What to do:
(1) Reproduce everything in the Palahniuk article from "As Palahniuk tells" down to "be more useful.".
(2) According to the Palahniuk article, what are the three aspects of audience seeding?
(3) Write the next part of the Palahniuk article, picking up right after its final sentence.

Page extract:
In the decade or so since Palahniuk's first,

Fight Club

, was adapted into a film, the Oregon-based author has quit his day job, reliably turned out a volume a year, and toured three continents to meet readers.

In return his fans, mostly in their 20s, perform curious devotionals. More than one has self-mutilated in homage to the notorious lye scene in

Fight Club

.

In May 2007 at the Free Library, 900 fans descended, more than half turned away from the packed auditorium. Many were men in bridal gowns, Palahniuk having promised in advance to throw a bouquet to anyone who came wearing one. Rare is the author who throws posies at readers, rarer still the reader who takes them to weave into hero's garlands.

If there are any personality disorders or exhibitionists at the Bridge, they are neither audible nor visible. Tonight, books will be autographed, movie posters signed. But what's happening here isn't the ordinary celebrity/fan transaction where the famous graciously gives a relic to a supplicant.

What's happening, as Palahniuk launches into an O. Henry-like yarn about his friends and their diabetic cat that will be put to sleep when its expensive food runs out (if they don't secretly continue to replenish it) is "audience seeding," a give-and-take that puts author and audience on the same plane.

As Palahniuk tells it over dinner at Pod before his appearance at the Bridge, "There are three aspects to audience seeding."

"One, it allows you to test a new premise.

"Two, if you cast a net for something you're researching, the audience will bring you back anecdotal examples that might be more useful.

"Three, it allows you to hone the timing and pacing of your stories, like vaudeville.

Source information:

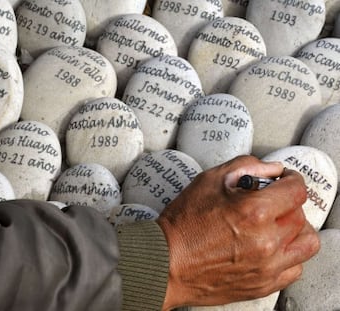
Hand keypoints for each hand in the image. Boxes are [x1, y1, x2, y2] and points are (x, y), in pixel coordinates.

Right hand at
...
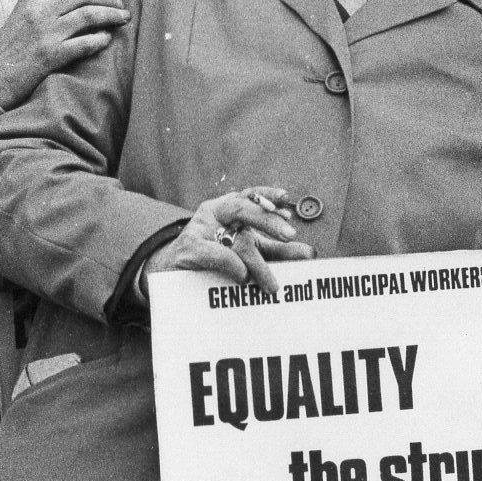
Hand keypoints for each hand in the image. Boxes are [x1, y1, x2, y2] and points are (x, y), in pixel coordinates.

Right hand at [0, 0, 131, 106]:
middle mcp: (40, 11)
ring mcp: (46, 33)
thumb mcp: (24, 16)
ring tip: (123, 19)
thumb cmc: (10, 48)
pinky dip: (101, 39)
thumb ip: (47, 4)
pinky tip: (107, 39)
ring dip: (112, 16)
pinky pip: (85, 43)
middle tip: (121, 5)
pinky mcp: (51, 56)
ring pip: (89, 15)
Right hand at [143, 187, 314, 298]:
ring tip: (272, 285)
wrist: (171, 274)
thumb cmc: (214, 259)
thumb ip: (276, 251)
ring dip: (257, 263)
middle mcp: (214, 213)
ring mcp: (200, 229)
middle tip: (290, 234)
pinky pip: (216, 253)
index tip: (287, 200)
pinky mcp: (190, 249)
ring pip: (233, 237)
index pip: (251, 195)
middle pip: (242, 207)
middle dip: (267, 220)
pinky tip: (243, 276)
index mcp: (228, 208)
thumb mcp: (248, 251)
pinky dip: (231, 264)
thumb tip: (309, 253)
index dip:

Answers by item number:
(1)
As Palahniuk tells it over dinner at Pod before his appearance at the Bridge, "There are three aspects to audience seeding."

"One, it allows you to test a new premise.

"Two, if you cast a net for something you're researching, the audience will bring you back anecdotal examples that might be more useful.

(2)
1. It allows you to test a new premise.
2. If you cast a net for something you're researching, the audience will bring you back anecdotal examples that might be more useful.
3. It allows you to hone the timing and pacing of your stories, like vaudeville.

(3)
"Essentially, audience seeding permits you to beta-test your work. You hear when you need that beat," says the writer, who quietly explains that he "vampires off the deeds of my audience and the misdeeds of my friends."

Palahniuk, 46, is a most linear speaker, perhaps the result of 13 years on the assembly line at Freightliner trucks in Portland, Ore. Or of being the son of a brakeman for the Burlington/Northern Santa Fe Railway.

But to become a writer Palahniuk, the second of four children of the brakeman and his wife who split when Chuck was 10, took a more circuitous route.

Not to put too fine a point on it, he says, quoting his younger sister, the Palahniuks were "trailer trash." He grew up in a "single white trailer" stranded across the street from the tavern in Burbank, Wash., pop. 800. Every night his mother would arrange the kids "like spokes in a wheel, reading to us so slow that we couldn't wait to learn to read ourselves." From early on, Edgar Allan Poe was a favorite.

After his father decamped for what would be the umpteenth and last time, Chuck was encouraged in his writing by his fifth-grade teacher, Mr. Olsen, who told him, "Chuck, you do this really well. And this is much better than setting fires, so keep it up."

When Palahniuk speaks about his childhood - "It was the '70s! Nobody had homework! It was the generation of Everybody Left Behind!" - you hear the irreverent voice of his narrators.

But it's what he doesn't talk about that lies behind his narrators' unspeakable pain. That would be the killing spree by his paternal grandfather that nearly took his father's life in 1943. And the murder - committed by his father's girlfriend's jealous ex - that took his father's life in 1999.

Working his way through college(s) as a movie projectionist, the younger Palahniuk applied himself, earning a degree in journalism from the University of Oregon in 1986. "But I made more money as a bike messenger delivering ad proofs than as a reporter."

So, with 12 grand in student loans to pay off, he got a real job - as a machinist at Freightliner. It might not be the most direct route to writing. But his experience on the main assembly line where the chassis come down and on the branch lines where the axles and engines come in, gave him a conceptual map of how to put together components of literary as well as motor vehicles.

In the early '90s he made two important connections. He got involved with the man with whom he shares a spread on the Columbia River, in Oregon. And he hooked up with a group "of nice ladies who wrote mysteries and thrillers with the word

child

in their titles."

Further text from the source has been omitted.